Зеркало. Избранная проза - [209]

Шрифт
Интервал

Но это длится только минуту. Тоска, покончив с будущим и настоящим, бросается на прошлое. Но оно железобетонное, огнеупорное, это прошлое. Оно не сгорает. В свете огня еще виднее изуродованное ненавистью лицо Тьери, еще слышнее: «Ты мне противна, как жаба». Еще слышнее, так ясно слышно, будто это говорится здесь, сейчас, в этой комнате. «Противна, как жаба. Противна, как жаба», — с отвращением и страхом, совсем как Тьери в ту венецианскую ночь, громко повторяет голос. Не может быть, чтобы это только казалось, — голос слишком отчетлив, слишком ясен. Она обводит комнату глазами, заглядывает в углы, под диван, даже в зеркало и в зеркале видит свое бледное лицо, свои шевелящиеся губы, с усилием повторяющие (теперь она понимает, она слышит, что это она сама говорит): «Ты мне противна, как жаба». Она зажимает рот рукой так плотно, что голос уже не может вырваться, но в голове ритмично и отчетливо продолжает стучать: как жаба, как жаба… Она снова оглядывается, ища помощи, но ни один из этих безличных отельных предметов не хочет помочь ей. На столе телефон. Если бы можно было снять трубку, составить первый попавшийся номер, и крикнуть слушающему на том конце провода: «Спасите меня. Я погибаю. Спасите. Приезжайте сейчас же», и дать адрес.

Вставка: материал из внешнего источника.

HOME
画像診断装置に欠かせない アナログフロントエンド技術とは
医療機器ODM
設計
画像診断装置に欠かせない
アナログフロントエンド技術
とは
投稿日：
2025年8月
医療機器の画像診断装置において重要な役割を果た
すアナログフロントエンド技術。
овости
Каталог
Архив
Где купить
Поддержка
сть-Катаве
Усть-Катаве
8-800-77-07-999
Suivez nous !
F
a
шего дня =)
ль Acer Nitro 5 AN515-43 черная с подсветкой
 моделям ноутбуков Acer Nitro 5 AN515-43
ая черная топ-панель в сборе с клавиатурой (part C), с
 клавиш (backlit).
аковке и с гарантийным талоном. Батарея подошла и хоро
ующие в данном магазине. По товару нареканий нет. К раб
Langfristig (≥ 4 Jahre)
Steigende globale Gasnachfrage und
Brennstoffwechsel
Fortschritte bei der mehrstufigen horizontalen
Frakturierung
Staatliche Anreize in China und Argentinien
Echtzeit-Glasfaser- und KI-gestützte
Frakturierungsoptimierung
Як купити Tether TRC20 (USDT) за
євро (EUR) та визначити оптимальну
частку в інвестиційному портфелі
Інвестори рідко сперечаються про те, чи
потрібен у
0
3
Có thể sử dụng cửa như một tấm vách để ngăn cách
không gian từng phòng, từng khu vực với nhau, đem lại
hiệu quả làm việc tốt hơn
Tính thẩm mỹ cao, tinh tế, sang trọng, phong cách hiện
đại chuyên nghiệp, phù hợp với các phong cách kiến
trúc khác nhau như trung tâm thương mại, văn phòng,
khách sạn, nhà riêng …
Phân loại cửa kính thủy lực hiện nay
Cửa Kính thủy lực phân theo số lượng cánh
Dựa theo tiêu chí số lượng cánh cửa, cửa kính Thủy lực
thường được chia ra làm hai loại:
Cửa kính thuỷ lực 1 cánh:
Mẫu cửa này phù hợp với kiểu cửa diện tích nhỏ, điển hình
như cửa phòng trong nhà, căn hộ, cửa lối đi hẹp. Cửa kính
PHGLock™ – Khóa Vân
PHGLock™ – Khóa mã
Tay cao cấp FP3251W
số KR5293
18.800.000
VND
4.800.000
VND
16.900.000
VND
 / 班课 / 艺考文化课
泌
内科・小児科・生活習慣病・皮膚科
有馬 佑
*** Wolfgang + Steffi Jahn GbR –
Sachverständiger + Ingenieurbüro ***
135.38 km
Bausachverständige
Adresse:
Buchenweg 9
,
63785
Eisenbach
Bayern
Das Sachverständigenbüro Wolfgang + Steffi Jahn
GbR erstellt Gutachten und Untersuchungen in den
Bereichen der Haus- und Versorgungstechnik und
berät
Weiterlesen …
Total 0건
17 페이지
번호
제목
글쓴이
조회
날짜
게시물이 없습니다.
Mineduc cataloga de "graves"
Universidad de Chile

Но этого нельзя. Никто не поймет, не спасет. Если в доме пожар или воры, помощь явится немедленно, но ни полиции, ни пожарным, ни благотворительным учреждениям, ни просто всем телефонным абонентам нет дела, что кто-то — еще кто-то — погибает от тоски и одиночества.

Люка берет шляпу, мех, сумку. Надо скорее уйти отсюда, на улице, на людях станет легче. Она не успела даже напудриться, накрасить губы. Все равно, потом, в автомобиле. Только уйти отсюда, не оставаться одной.

И вот она в автомобиле. Она въезжает в Булонский лес. На деревьях большие зеленые листья. Когда они успели так вырасти? Весна, а она и не заметила. Деревья шумят. Мокрые листья дрожат и блестят на ветру. И хотя идет дождь, от дрожи и блеска листьев кажется, что деревья освещены солнцем, что солнце прячется в них.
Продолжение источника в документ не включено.